(Collected data entries)
BEGIN

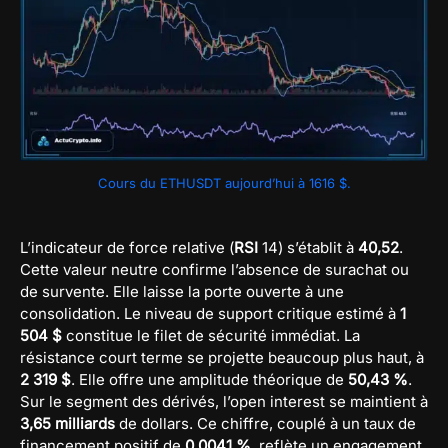
Cours du ETHUSDT aujourd’hui à 1616 $.
L’indicateur de force relative (
RSI
14) s’établit à
40,52
.
Cette valeur neutre confirme l’absence de surachat ou
de survente. Elle laisse la porte ouverte à une
consolidation. Le niveau de support critique estimé à
1
504 $
constitue le filet de sécurité immédiat. La
résistance court terme se projette beaucoup plus haut, à
2 319 $
. Elle offre une amplitude théorique de
50,43 %
.
Sur le segment des dérivés, l’open interest se maintient à
3,65 milliards
de dollars. Ce chiffre, couplé à un taux de
financement positif de
0,0041 %
, reflète un engagement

END

### PROBLEM DETAILS
What you return must match the records above exactly, minus any images.

### OUTPUT FOR THIS EXERCISE
Cours du ETHUSDT aujourd’hui à 1616 $.
L’indicateur de force relative (
RSI
14) s’établit à
40,52
.
Cette valeur neutre confirme l’absence de surachat ou
de survente. Elle laisse la porte ouverte à une
consolidation. Le niveau de support critique estimé à
1
504 $
constitue le filet de sécurité immédiat. La
résistance court terme se projette beaucoup plus haut, à
2 319 $
. Elle offre une amplitude théorique de
50,43 %
.
Sur le segment des dérivés, l’open interest se maintient à
3,65 milliards
de dollars. Ce chiffre, couplé à un taux de
financement positif de
0,0041 %
, reflète un engagement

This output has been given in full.